Além disso, Kodama foi Designer chefe do primeiro JRPG com protagonista feminina, o Phantasy Star 1, lançado para Master System em 1987. E foi nessa franquia que Kodama se destacou ao ponto de ganhar o apelido de “Primeira-Dama dos RPGs” pela Revista Nintendo Power nos anos 2000, apelido esse que foi repetido por diversas mídias posteriormente.

O que poucos falam é que Kodama foi, de fato, figura central na franquia Phantasy Star, mas ela não foi a única! Phantasy Star é uma franquia repleta de um poder feminino tanto pelas suas criaturas (personagens) quanto pelas suas criadoras (designers, diretoras, compositoras).

Desenhos de Rieko Kodama para os personagens Phantasy Star 1 (desenhos da esquerda)

Phantasy Star 1 nasce no princípio dos JRPGs. Em 27 de maio de 1986 saiu o primeiro Dragon Quest, e com o sucesso absoluto do jogo, três outros jogos seguiram o estilo, o Dragon Quest 2, lançado em janeiro de 1987, Final Fantasy, de 18 de dezembro de 1987 e Phantasy Star, lançado em 20 de dezembro de 1987.

Com dois dias de diferença apenas entre seus lançamentos, Phantasy Star e Final Fantasy são praticamente irmãos no gênero dos JRPGs, mas algumas coisas os diferenciavam bastante, a mais notável era a ambientação. Enquanto Dragon Quest e Final Fantasy apostavam na ambientação de fantasia medieval clássica vinda do RPG de mesa de destaque, o D&D, Phantasy Star misturou essa ambientação medieval estilo capa-espada com ficção científica, muito influenciado por Star Wars e Mobile Suit Gundam.

A outra diferença mais notável era esse universo feminino que estou destacando em Phantasy Star, onde a personagem protagonista principal é uma mulher, e nos bastidores da produção vemos que em uma equipe minúscula (como eram as esquipes de desenvolvimento de jogos naquela época) de aproximadamente vinte membros, sendo sete deles em posições de destaque, entre eles três eram mulheres: Rieko Kodama, Chieko Aoki e Miki Morimoto.

Em 1986, a SEGA estava tentando alavancar as vendas do seu console, que no ocidente era o Master System.

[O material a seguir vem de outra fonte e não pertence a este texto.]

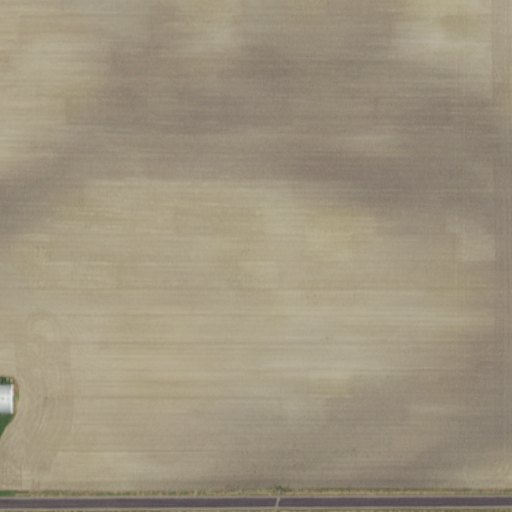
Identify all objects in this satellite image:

Em uma ação, ela fez uma pesquisa de mercado querendo saber do público, que jogos gostariam de ver na plataforma, e a resposta da pesquisa era que o público queria jogar o famoso Dragon Quest.

Sem ter possibilidade de ter um jogo da franquia no seu console (a Nintendo tinha um agressivo contrato de exclusividade nessa época), restou para a SEGA produzir seu próprio JRPG, e quando a equipe que criaria ficou responsável pela produção, de cara, a Designer Chieko Aoki disse que tinha uma história e um universo que estava trabalhando fazia um tempo e essa história transformou-se em Phantasy Star, com muitos dos diálogos e mundos já bastante desenvolvido por Chieko Aoki.

Refinando essa história de Aoki, Rieko Kodama, que era Designer Chefe do jogo, deu visualidade aos personagens principais desenhando-os e dando-lhes melhor seus traços de personalidade (com exceção do personagem Odim, que teve seu rosto desenhado por outro designer a pedido de Kodama, já que ela teve dificuldades em desenhar o rosto de um personagem mais bruto).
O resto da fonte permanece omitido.